[Bounding boxes with keypoints]
%%
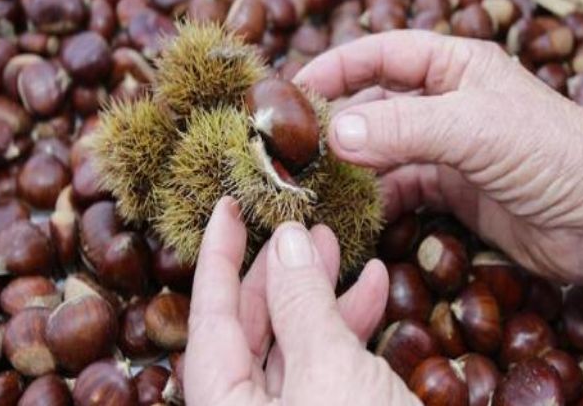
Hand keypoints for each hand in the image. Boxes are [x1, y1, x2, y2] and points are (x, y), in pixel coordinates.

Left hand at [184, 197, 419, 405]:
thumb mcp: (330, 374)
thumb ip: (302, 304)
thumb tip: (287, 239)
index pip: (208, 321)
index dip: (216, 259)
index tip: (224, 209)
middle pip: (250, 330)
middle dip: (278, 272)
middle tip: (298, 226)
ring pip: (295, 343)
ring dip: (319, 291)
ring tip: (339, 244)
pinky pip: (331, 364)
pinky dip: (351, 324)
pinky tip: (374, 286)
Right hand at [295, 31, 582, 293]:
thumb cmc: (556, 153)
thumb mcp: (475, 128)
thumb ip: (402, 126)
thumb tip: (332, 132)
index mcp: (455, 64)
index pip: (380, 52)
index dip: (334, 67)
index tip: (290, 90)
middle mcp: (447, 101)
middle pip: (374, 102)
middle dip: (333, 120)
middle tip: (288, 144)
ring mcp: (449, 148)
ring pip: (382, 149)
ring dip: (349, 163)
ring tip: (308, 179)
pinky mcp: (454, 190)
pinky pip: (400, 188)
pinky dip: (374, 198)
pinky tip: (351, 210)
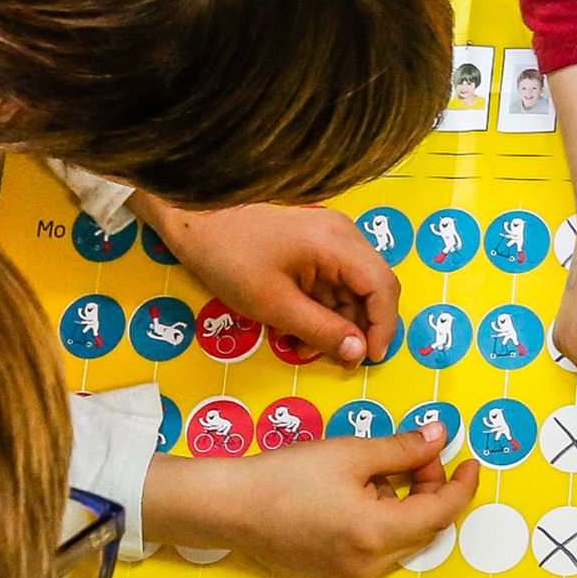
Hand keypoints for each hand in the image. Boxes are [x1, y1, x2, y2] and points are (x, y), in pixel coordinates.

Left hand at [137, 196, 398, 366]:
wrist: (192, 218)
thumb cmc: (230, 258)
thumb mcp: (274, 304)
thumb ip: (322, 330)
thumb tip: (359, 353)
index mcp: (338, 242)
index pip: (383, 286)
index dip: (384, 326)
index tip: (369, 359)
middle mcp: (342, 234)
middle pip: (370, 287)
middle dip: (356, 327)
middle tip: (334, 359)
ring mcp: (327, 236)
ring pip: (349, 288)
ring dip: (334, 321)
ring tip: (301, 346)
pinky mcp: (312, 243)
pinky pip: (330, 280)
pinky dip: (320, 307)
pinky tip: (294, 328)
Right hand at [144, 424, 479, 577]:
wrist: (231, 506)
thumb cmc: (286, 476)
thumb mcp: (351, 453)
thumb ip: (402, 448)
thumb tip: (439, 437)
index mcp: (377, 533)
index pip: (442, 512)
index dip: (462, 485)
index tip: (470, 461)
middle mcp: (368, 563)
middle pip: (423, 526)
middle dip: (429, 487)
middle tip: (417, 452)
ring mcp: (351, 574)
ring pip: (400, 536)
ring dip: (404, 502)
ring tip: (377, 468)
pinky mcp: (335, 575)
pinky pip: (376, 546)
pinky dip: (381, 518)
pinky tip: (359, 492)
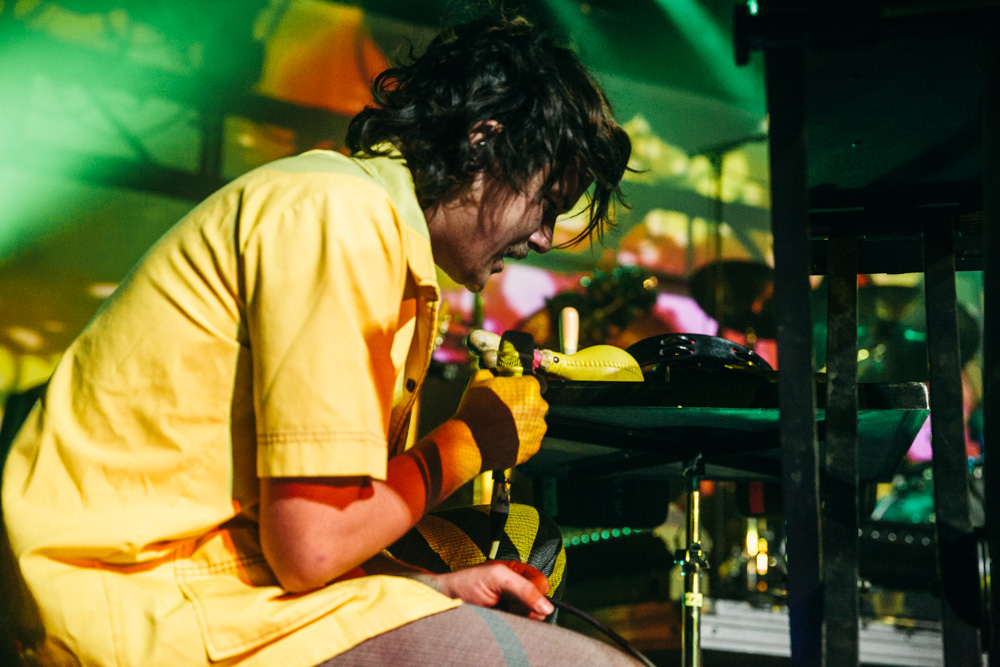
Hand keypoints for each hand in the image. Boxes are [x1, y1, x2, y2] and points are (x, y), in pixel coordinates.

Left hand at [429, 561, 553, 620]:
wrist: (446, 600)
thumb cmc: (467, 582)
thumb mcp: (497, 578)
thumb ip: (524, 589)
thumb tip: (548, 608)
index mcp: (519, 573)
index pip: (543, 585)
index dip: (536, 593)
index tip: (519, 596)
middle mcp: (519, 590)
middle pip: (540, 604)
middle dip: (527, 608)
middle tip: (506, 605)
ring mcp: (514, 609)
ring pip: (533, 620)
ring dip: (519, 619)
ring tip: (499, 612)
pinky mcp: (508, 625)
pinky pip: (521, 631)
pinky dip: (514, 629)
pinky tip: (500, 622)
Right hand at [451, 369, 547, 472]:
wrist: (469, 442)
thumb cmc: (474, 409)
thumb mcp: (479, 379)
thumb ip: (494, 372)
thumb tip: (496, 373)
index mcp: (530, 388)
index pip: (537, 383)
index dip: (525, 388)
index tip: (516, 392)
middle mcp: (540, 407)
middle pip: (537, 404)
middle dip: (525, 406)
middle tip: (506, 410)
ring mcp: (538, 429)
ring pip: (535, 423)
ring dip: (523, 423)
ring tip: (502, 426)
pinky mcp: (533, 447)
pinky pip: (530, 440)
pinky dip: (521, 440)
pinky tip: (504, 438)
%%
:: PROBLEM DETAILS ::
The entries above are to be reproduced exactly, with the pictures dropped.

:: TASK RESPONSE ::
Hand keypoints for each hand in the image. Boxes are [x1, y1, x2, y2] and points are (x, y), in pixel coordinates.

Left hand at [184, 197, 419, 405]:
thumb mcp: (330, 374)
thumb ip: (302, 304)
thumb tip: (287, 239)
index pip: (208, 321)
index dip: (216, 259)
index tip: (224, 209)
middle pip: (250, 330)
middle dip: (278, 272)
middle tip: (298, 226)
ring pip: (295, 343)
ring dip: (319, 291)
ring tip: (339, 244)
pinky pip: (331, 364)
pinky dip: (351, 324)
pinky tip: (374, 286)
Right hand at [295, 31, 582, 293]:
thumb cmc: (556, 153)
thumb mcp: (475, 128)
thumb ip: (402, 126)
thumb tip: (332, 132)
index mcp: (455, 64)
index pip: (380, 52)
index dip: (334, 67)
index tip: (290, 90)
middle mcp: (447, 101)
middle pip: (374, 102)
middle dip: (333, 120)
middle tip: (288, 144)
ring mcp: (449, 148)
ring pip: (382, 149)
ring dip: (349, 163)
ring tip: (308, 179)
pinky mcp: (454, 190)
pinky pip: (400, 188)
pinky dip: (374, 198)
pinky tip: (351, 210)
Hand keypoints for each hand in the image. Boxes are [x1, y1, x2, y2] and points are (x, y), in pixel coordinates.

Left hand at [137, 196, 398, 366]:
wrist: (192, 218)
thumb cmc: (230, 258)
thumb mcp: (274, 304)
thumb ip: (322, 330)
thumb tip: (359, 353)
index mcp: (338, 242)
index pip: (383, 286)
index dip: (384, 326)
index tip: (369, 359)
middle mcp: (342, 234)
middle pip: (370, 287)
middle dip: (356, 327)
middle tip: (334, 359)
ring mcp: (327, 236)
ring pip: (349, 288)
ring dip: (334, 321)
ring tip: (301, 346)
pinky mcp: (312, 243)
pinky pip: (330, 280)
pinky dip: (320, 307)
pinky tip: (294, 328)
Right hand at [144, 424, 479, 577]:
wrist: (231, 506)
thumb cmc: (286, 476)
thumb mcp: (351, 453)
thumb ip: (402, 448)
thumb tip: (439, 437)
index mcp: (377, 533)
index pip: (442, 512)
index dip: (462, 485)
index tip: (470, 461)
middle mcp: (368, 563)
middle pip: (423, 526)
middle dip: (429, 487)
middle tip: (417, 452)
ring mcp: (351, 574)
ring pip: (400, 536)
ring dip: (404, 502)
ring tip: (377, 468)
pinky mcp: (335, 575)
pinky pip: (376, 546)
pinky dip: (381, 518)
pinky tip: (359, 492)
Hand keypoints for each hand in the image. Boxes are [x1, y1, x2, y2] and points are (x, y), in pixel coordinates.

Left hand at [429, 561, 553, 620]:
wrist: (446, 600)
thumb cmc: (467, 582)
thumb mcp: (497, 578)
thumb ip: (524, 589)
thumb tip: (548, 608)
index mcp: (519, 573)
index pip: (543, 585)
index dip: (536, 593)
index tip: (519, 596)
middle mcp: (519, 590)
middle pip: (540, 604)
middle dip: (527, 608)
middle tip: (506, 605)
ring mcp: (514, 609)
ring pip: (533, 620)
ring dip: (519, 619)
ring tip: (499, 612)
pinky mcp: (508, 625)
pinky pip: (521, 631)
pinky dip: (514, 629)
pinky tip: (500, 622)
Right hand at [451, 369, 547, 472]:
wrist: (469, 442)
thumb cmc: (474, 409)
thumb mcp: (479, 379)
thumb ip: (494, 372)
thumb tip: (496, 373)
index mcp: (530, 388)
index pip: (537, 383)
index dip: (525, 388)
index tip: (516, 392)
middle mcp: (540, 407)
middle pip: (537, 404)
middle dip: (525, 406)
middle tip: (506, 410)
ring mcp: (538, 429)
ring pip: (535, 423)
ring dip: (523, 423)
ring tip: (502, 426)
pinky mcp: (533, 447)
pinky pip: (530, 440)
pinky dip: (521, 440)
pinky tip: (504, 438)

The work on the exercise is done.